About this task: Copy out every line of the data below word for word, keeping each character, space, and line break unchanged.

Records for the task:

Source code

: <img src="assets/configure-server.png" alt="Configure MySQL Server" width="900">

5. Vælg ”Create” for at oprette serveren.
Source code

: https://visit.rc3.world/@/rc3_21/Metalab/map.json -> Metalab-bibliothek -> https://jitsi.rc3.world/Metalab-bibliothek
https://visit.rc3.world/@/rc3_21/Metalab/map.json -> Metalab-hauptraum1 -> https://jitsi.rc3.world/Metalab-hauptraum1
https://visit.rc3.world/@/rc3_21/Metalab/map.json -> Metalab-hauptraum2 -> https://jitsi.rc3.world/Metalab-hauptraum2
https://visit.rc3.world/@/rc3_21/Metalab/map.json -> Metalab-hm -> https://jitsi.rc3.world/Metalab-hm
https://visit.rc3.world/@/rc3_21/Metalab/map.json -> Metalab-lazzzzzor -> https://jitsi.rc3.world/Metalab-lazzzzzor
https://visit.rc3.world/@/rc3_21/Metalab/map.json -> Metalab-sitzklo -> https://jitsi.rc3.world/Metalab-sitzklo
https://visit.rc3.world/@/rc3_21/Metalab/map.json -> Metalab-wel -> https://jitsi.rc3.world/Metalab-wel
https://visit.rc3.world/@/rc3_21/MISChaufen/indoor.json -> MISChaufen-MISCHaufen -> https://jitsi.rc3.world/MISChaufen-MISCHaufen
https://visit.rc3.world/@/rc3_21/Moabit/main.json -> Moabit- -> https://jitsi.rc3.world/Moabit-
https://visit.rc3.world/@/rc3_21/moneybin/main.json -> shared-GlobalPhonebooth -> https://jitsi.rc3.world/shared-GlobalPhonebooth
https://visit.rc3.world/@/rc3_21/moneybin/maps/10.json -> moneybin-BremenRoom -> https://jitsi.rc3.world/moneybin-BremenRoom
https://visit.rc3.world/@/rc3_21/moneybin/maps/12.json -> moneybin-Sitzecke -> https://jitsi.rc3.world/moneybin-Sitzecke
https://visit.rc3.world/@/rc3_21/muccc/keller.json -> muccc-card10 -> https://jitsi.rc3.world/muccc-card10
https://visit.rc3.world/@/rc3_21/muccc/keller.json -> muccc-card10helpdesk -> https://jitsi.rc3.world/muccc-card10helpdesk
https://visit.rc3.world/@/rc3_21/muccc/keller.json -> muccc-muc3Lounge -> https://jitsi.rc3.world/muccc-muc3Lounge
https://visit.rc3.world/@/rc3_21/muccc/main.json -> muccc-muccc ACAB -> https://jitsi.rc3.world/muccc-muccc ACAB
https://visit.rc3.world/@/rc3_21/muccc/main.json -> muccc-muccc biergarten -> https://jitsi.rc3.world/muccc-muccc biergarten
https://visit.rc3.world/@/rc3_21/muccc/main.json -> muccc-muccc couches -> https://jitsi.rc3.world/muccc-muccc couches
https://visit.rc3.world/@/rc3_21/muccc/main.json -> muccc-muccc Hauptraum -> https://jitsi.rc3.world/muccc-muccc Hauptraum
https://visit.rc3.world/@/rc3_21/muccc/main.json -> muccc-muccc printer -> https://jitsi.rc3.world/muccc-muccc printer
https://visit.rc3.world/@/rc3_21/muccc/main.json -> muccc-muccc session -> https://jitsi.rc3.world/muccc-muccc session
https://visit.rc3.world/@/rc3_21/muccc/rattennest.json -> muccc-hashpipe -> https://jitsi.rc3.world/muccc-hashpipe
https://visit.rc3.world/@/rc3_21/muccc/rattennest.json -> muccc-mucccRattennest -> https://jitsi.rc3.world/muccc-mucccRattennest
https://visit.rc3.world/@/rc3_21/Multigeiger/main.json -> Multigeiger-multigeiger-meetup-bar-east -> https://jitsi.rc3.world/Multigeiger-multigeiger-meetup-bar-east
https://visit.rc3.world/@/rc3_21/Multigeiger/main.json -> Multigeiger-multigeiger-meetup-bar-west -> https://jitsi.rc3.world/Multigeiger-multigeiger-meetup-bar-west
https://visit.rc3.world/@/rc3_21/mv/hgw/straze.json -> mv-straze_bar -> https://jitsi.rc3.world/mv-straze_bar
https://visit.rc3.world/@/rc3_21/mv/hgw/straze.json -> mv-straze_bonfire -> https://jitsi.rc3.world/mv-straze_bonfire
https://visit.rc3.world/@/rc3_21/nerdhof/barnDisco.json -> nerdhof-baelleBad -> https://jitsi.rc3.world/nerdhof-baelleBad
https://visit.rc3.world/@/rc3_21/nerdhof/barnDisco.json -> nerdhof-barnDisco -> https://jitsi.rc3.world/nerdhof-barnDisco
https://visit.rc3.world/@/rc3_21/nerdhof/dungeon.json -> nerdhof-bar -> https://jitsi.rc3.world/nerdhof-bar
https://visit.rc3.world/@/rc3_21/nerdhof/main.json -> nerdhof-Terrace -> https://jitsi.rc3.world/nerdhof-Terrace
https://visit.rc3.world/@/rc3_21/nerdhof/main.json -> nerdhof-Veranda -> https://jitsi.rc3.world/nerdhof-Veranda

Answer below:
Source code

: <img src="assets/configure-server.png" alt="Configure MySQL Server" width="900">

5. Vælg ”Create” for at oprette serveren.
Source code

: https://visit.rc3.world/@/rc3_21/Metalab/map.json -> Metalab-bibliothek -> https://jitsi.rc3.world/Metalab-bibliothek
https://visit.rc3.world/@/rc3_21/Metalab/map.json -> Metalab-hauptraum1 -> https://jitsi.rc3.world/Metalab-hauptraum1
https://visit.rc3.world/@/rc3_21/Metalab/map.json -> Metalab-hauptraum2 -> https://jitsi.rc3.world/Metalab-hauptraum2
https://visit.rc3.world/@/rc3_21/Metalab/map.json -> Metalab-hm -> https://jitsi.rc3.world/Metalab-hm
https://visit.rc3.world/@/rc3_21/Metalab/map.json -> Metalab-lazzzzzor -> https://jitsi.rc3.world/Metalab-lazzzzzor
https://visit.rc3.world/@/rc3_21/Metalab/map.json -> Metalab-sitzklo -> https://jitsi.rc3.world/Metalab-sitzklo
https://visit.rc3.world/@/rc3_21/Metalab/map.json -> Metalab-wel -> https://jitsi.rc3.world/Metalab-wel
https://visit.rc3.world/@/rc3_21/MISChaufen/indoor.json -> MISChaufen-MISCHaufen -> https://jitsi.rc3.world/MISChaufen-MISCHaufen
https://visit.rc3.world/@/rc3_21/Moabit/main.json -> Moabit- -> https://jitsi.rc3.world/Moabit-
https://visit.rc3.world/@/rc3_21/moneybin/main.json -> shared-GlobalPhonebooth -> https://jitsi.rc3.world/shared-GlobalPhonebooth
https://visit.rc3.world/@/rc3_21/moneybin/maps/10.json -> moneybin-BremenRoom -> https://jitsi.rc3.world/moneybin-BremenRoom
https://visit.rc3.world/@/rc3_21/moneybin/maps/12.json -> moneybin-Sitzecke -> https://jitsi.rc3.world/moneybin-Sitzecke
https://visit.rc3.world/@/rc3_21/muccc/keller.json -> muccc-card10 -> https://jitsi.rc3.world/muccc-card10
https://visit.rc3.world/@/rc3_21/muccc/keller.json -> muccc-card10helpdesk -> https://jitsi.rc3.world/muccc-card10helpdesk
https://visit.rc3.world/@/rc3_21/muccc/keller.json -> muccc-muc3Lounge -> https://jitsi.rc3.world/muccc-muc3Lounge
https://visit.rc3.world/@/rc3_21/muccc/main.json -> muccc-muccc ACAB -> https://jitsi.rc3.world/muccc-muccc ACAB
https://visit.rc3.world/@/rc3_21/muccc/main.json -> muccc-muccc biergarten -> https://jitsi.rc3.world/muccc-muccc biergarten
https://visit.rc3.world/@/rc3_21/muccc/main.json -> muccc-muccc couches -> https://jitsi.rc3.world/muccc-muccc couches
https://visit.rc3.world/@/rc3_21/muccc/main.json -> muccc-muccc Hauptraum -> https://jitsi.rc3.world/muccc-muccc Hauptraum
https://visit.rc3.world/@/rc3_21/muccc/main.json -> muccc-muccc printer -> https://jitsi.rc3.world/muccc-muccc printer
https://visit.rc3.world/@/rc3_21/muccc/main.json -> muccc-muccc session -> https://jitsi.rc3.world/muccc-muccc session
https://visit.rc3.world/@/rc3_21/muccc/rattennest.json -> muccc-hashpipe -> https://jitsi.rc3.world/muccc-hashpipe
https://visit.rc3.world/@/rc3_21/muccc/rattennest.json -> muccc-mucccRattennest -> https://jitsi.rc3.world/muccc-mucccRattennest
https://visit.rc3.world/@/rc3_21/Multigeiger/main.json -> Multigeiger-multigeiger-meetup-bar-east -> https://jitsi.rc3.world/Multigeiger-multigeiger-meetup-bar-east
https://visit.rc3.world/@/rc3_21/Multigeiger/main.json -> Multigeiger-multigeiger-meetup-bar-west -> https://jitsi.rc3.world/Multigeiger-multigeiger-meetup-bar-west
https://visit.rc3.world/@/rc3_21/mv/hgw/straze.json -> mv-straze_bar -> https://jitsi.rc3.world/mv-straze_bar
https://visit.rc3.world/@/rc3_21/mv/hgw/straze.json -> mv-straze_bonfire -> https://jitsi.rc3.world/mv-straze_bonfire
https://visit.rc3.world/@/rc3_21/nerdhof/barnDisco.json -> nerdhof-baelleBad -> https://jitsi.rc3.world/nerdhof-baelleBad
https://visit.rc3.world/@/rc3_21/nerdhof/barnDisco.json -> nerdhof-barnDisco -> https://jitsi.rc3.world/nerdhof-barnDisco
https://visit.rc3.world/@/rc3_21/nerdhof/dungeon.json -> nerdhof-bar -> https://jitsi.rc3.world/nerdhof-bar
https://visit.rc3.world/@/rc3_21/nerdhof/main.json -> nerdhof-Terrace -> https://jitsi.rc3.world/nerdhof-Terrace
https://visit.rc3.world/@/rc3_21/nerdhof/main.json -> nerdhof-Veranda -> https://jitsi.rc3.world/nerdhof-Veranda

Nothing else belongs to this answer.